Brano da leggere:
_ _ _ _

Il restauro del pulpito — simbolico luogo liturgico dedicato alla proclamazione della Parola — è stato reso possibile grazie alla generosità della famiglia Natale–Diana, che ha voluto sostenere l’intervento in memoria della propria congiunta Giovanna, offrendo così un dono duraturo alla comunità parrocchiale.

La cerimonia ha visto momenti di riflessione e commozione. Nel suo saluto, don Stefano Giaquinto, parroco della comunità, ha sottolineato l’importanza del restauro non solo come recupero artistico e storico, ma come gesto di cura e attenzione verso la casa di tutti i fedeli. Ha ricordato come opere di questo tipo rafforzino il senso di appartenenza e aiutino a custodire la fede e la memoria delle generazioni.

«Restituire alla comunità ciò che è parte della nostra storia – ha detto don Stefano – significa dare alle persone un motivo in più per incontrarsi, pregare e sentirsi parte di un’unica grande famiglia» sono state alcune delle parole pronunciate durante la celebrazione.

Dal canto suo, il Vescovo Pietro Lagnese ha portato una riflessione sul valore della bellezza come via per avvicinarsi al Mistero e come strumento per riscoprire la dignità di ogni luogo sacro. Nel suo intervento ha ricordato come l’arte sacra e gli arredi liturgici non siano semplici oggetti, ma “ponti” tra il passato e il presente della fede.

_ _ _ _

Compito assegnato A:
Nel brano sul restauro del pulpito, in memoria di chi la famiglia Natale–Diana ha sostenuto l'intervento?
Compito assegnato B:
Prosegui il brano sul restauro del pulpito a partire dalla sua ultima frase.
L'elenco proviene da un'altra fonte rispetto al brano.

Dati registrati:
_ _ _ _

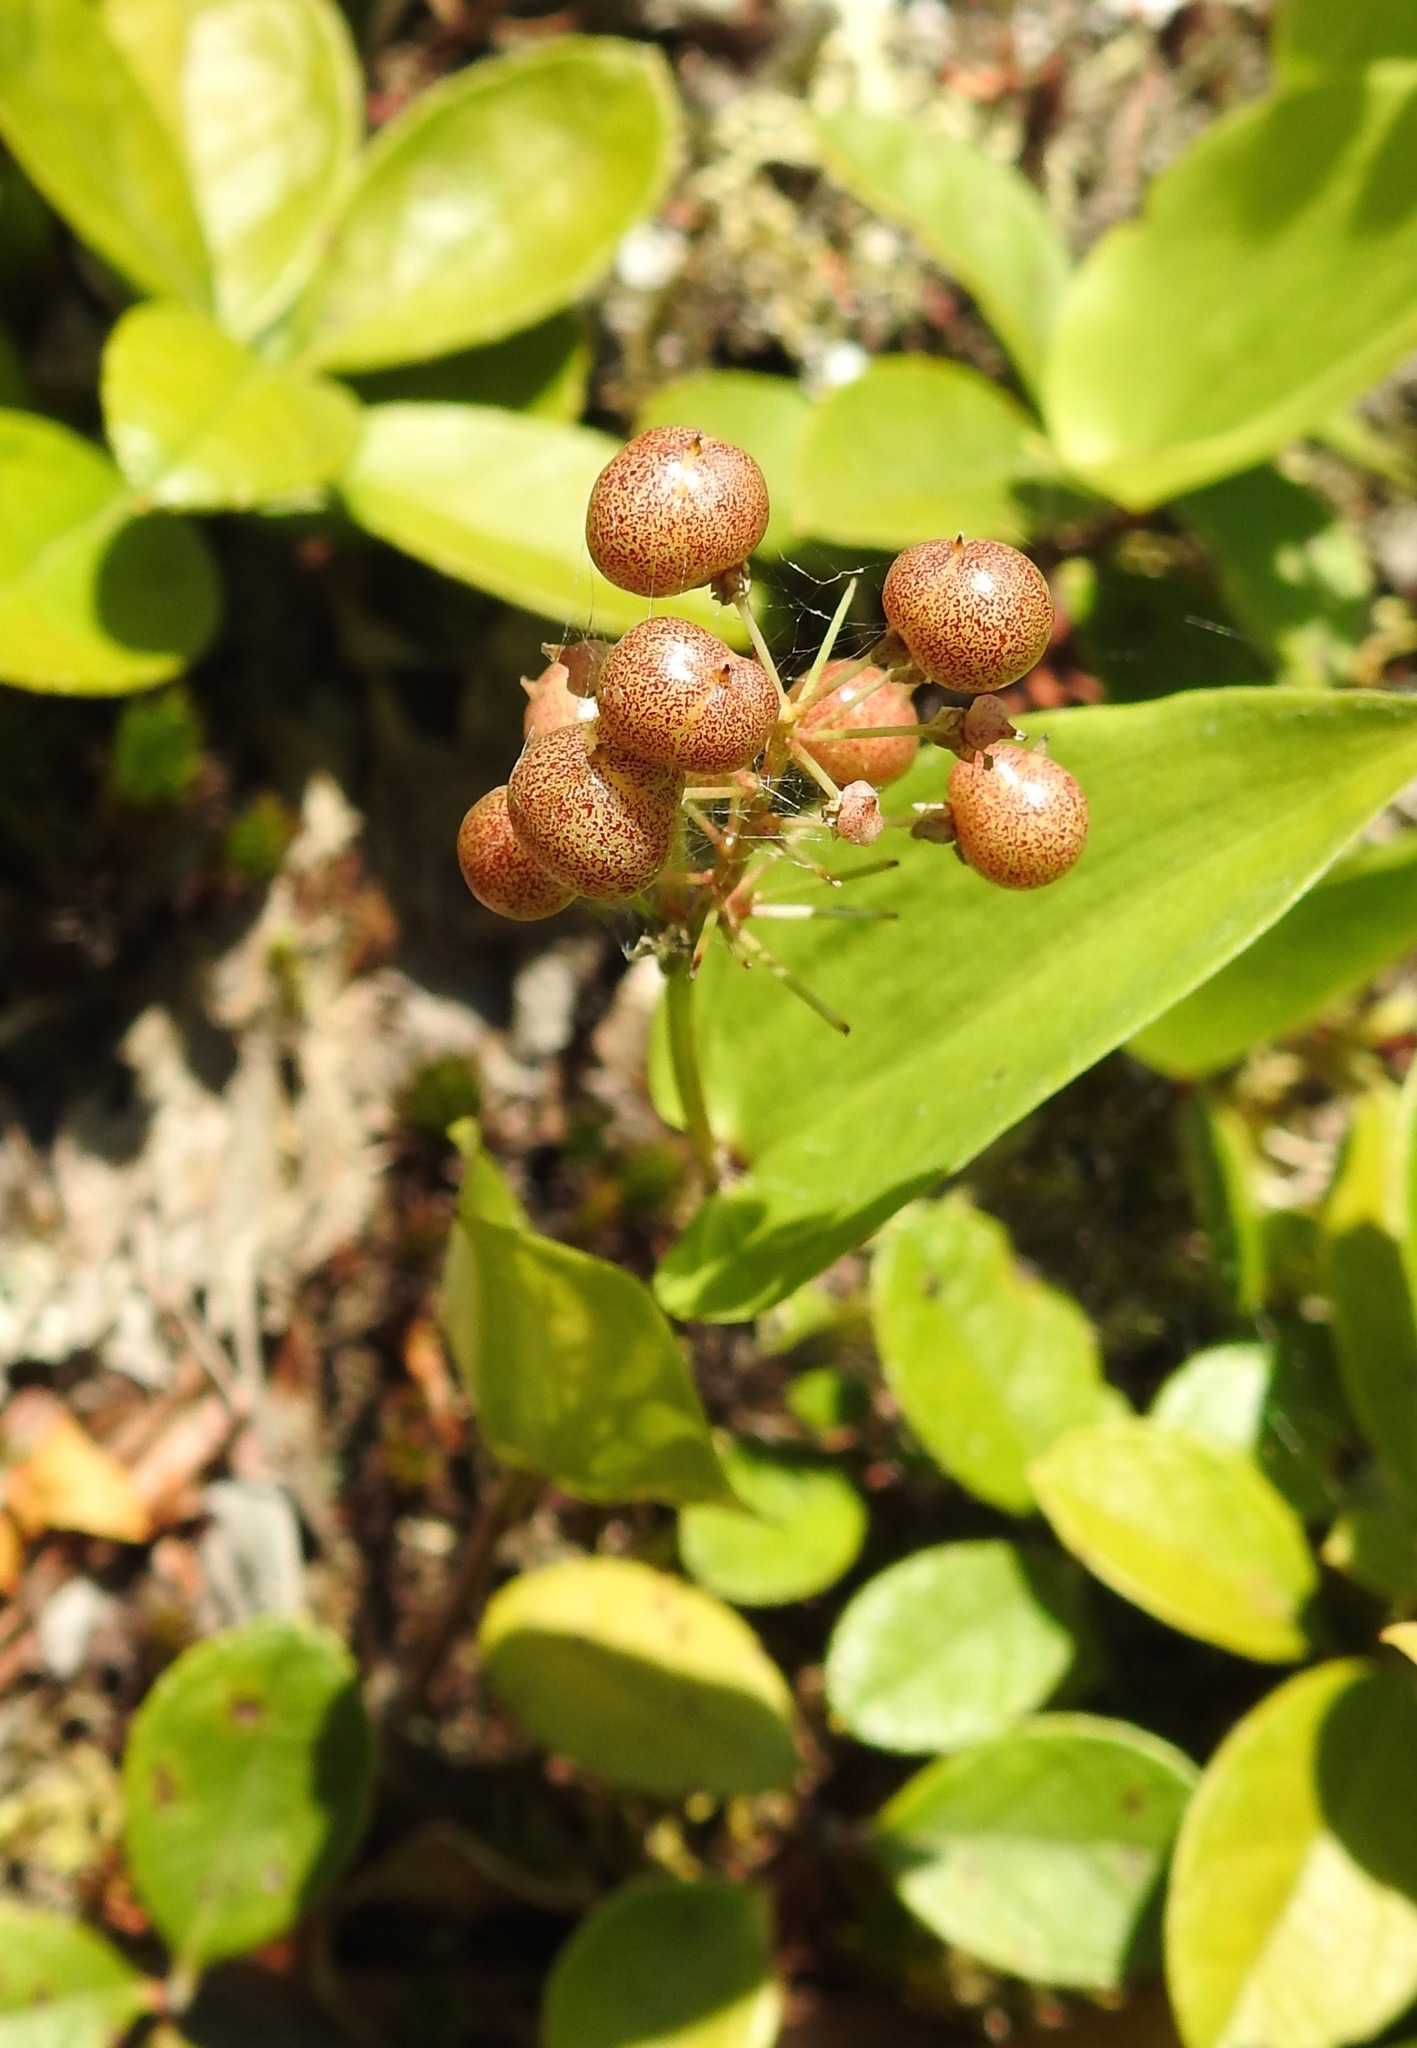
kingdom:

_ _ _ _

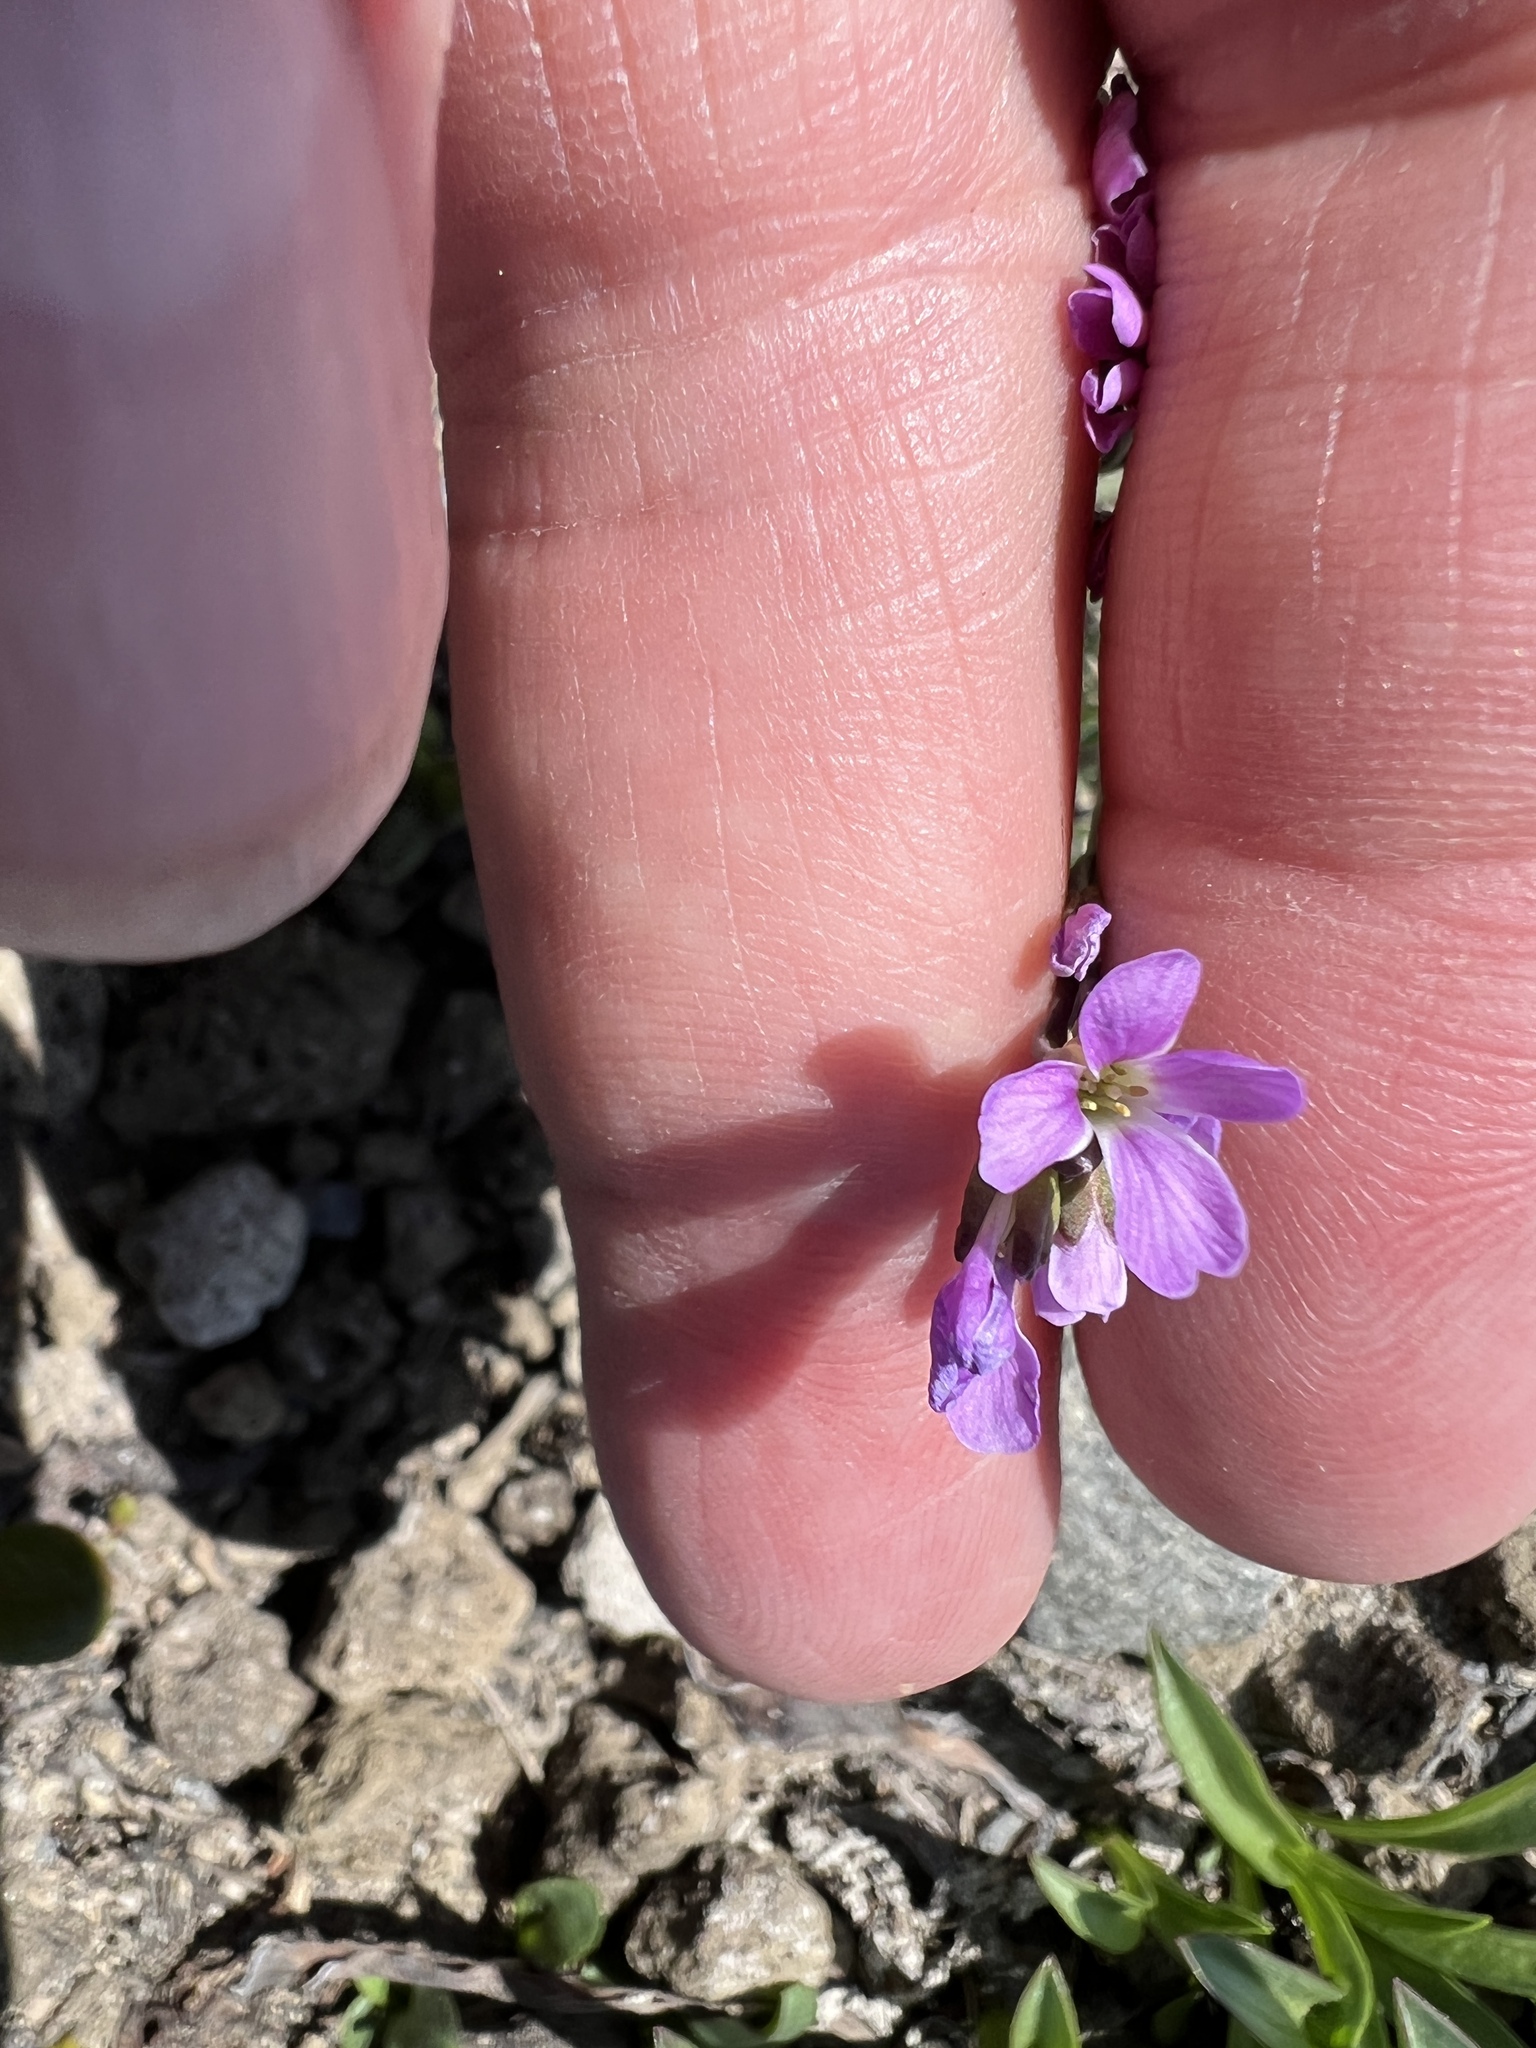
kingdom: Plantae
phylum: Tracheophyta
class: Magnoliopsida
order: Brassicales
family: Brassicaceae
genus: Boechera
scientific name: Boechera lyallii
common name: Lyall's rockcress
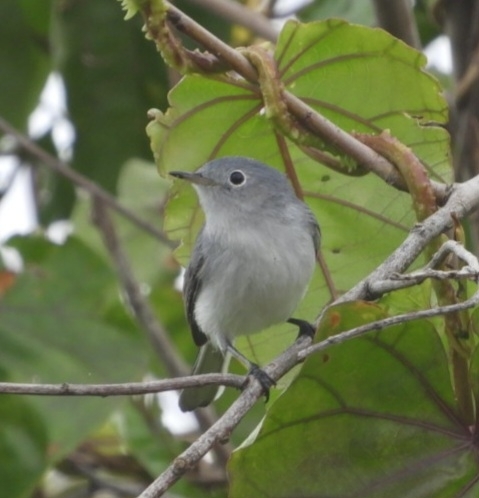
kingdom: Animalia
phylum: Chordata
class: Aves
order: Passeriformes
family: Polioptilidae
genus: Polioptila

_ _ _ _

La tua risposta A:
In memoria della propria congiunta Giovanna.

La tua risposta B:
L’inaugurazione del pulpito si inserisce nel ricco clima di preparazione al Natale e rappresenta un’occasione per riscoprire luoghi e segni che raccontano l’identità profonda della comunità di Casagiove. Ai momenti religiosi si sono affiancati anche scatti significativi realizzati dal fotografo Enzo Santoiemma, che hanno catturato l’emozione dei partecipanti, i dettagli del restauro e l’accoglienza calorosa della chiesa gremita.

Questa restituzione non è solo un’opera di recupero materiale, ma un segno di speranza condivisa, che invita tutti a custodire con cura quanto di bello appartiene alla storia e alla fede della comunità cittadina.